= Charles-Adolphe Stein =

Canadian politician (1878–1938)

Charles-Adolphe Stein, (August 1, 1878 – February 27, 1938) was a Quebec politician, lawyer and judge.

He was born in Quebec City to immigration agent Léonce Stein and Alma Baillairgé. Stein studied at the Quebec Seminary and at Laval University where he studied law and received the Governor General's Academic Medal in 1902. He was admitted to the Quebec bar that same year and became King's Counsel in 1912.

Stein practice law in Rivière-du-Loup, Quebec alongside Ernest Lapointe and Léon Casgrain who would both serve as senior cabinet ministers in the federal and provincial governments respectively.

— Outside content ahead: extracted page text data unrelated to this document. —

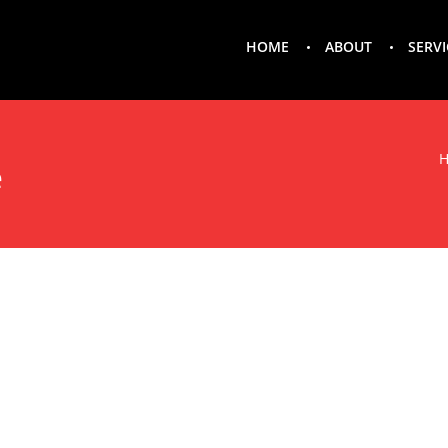
HOME
ABOUT
SERVI
e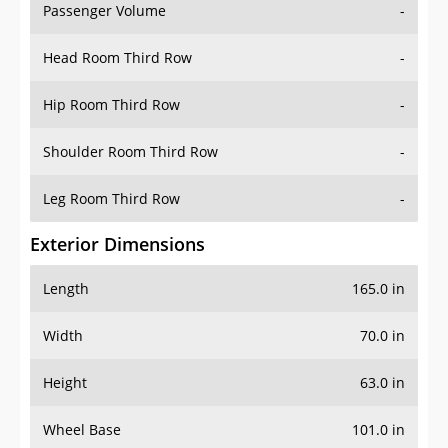
Passenger Volume
-
Head Room Third Row
-
Hip Room Third Row
-
Shoulder Room Third Row
-
Leg Room Third Row
-
Exterior Dimensions
Length
165.0 in
Width
70.0 in
Height
63.0 in
Wheel Base
101.0 in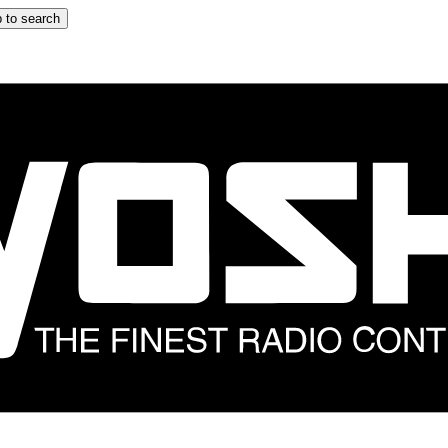
 to search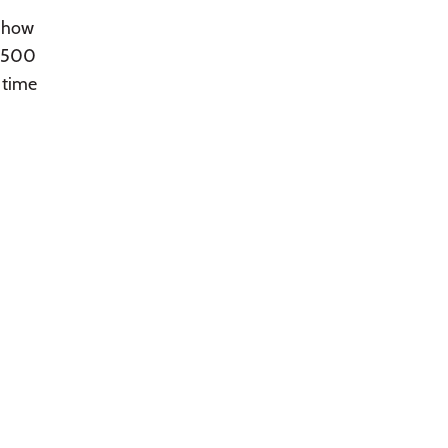
d how
n 500
 time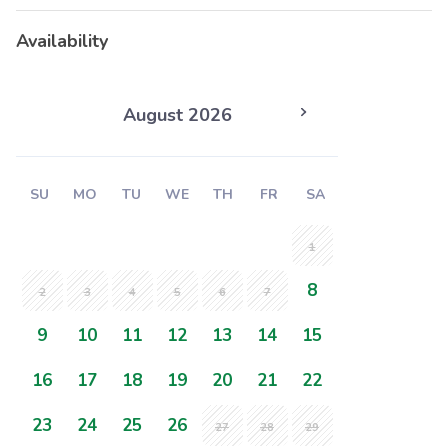
Availability
August 2026
SU
MO
TU
WE
TH
FR
SA
1
8
2
3
4
5
6
7
9
10
11
12
13
14
15
16
17
18
19
20
21
22
23
24
25
26
27
28
29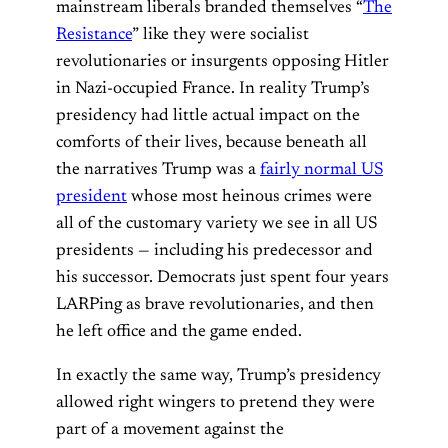
mainstream liberals branded themselves “
The
Resistance
” like they were socialist
revolutionaries or insurgents opposing Hitler
in Nazi-occupied France. In reality Trump’s
presidency had little actual impact on the
comforts of their lives, because beneath all
the narratives Trump was a
fairly normal US
president
whose most heinous crimes were
all of the customary variety we see in all US
presidents — including his predecessor and
his successor. Democrats just spent four years
LARPing as brave revolutionaries, and then
he left office and the game ended.
In exactly the same way, Trump’s presidency
allowed right wingers to pretend they were
part of a movement against the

He was elected to the Legislative Assembly of Quebec as the Quebec Liberal Party MLA for Kamouraska in the 1912 provincial election and was re-elected in 1916 and 1919. He resigned his provincial seat on March 31, 1920, in order to enter federal politics when his law partner and Kamouraska MP Ernest Lapointe resigned his seat in order to run in Quebec East which had become vacant due to the death of Sir Wilfrid Laurier.

Stein was elected to the House of Commons of Canada in a 1920 by-election and was re-elected in the 1921 federal general election as the federal Liberal Party MP for the federal riding of Kamouraska. He resigned his seat in 1922 to accept an appointment to the Superior Court of Quebec.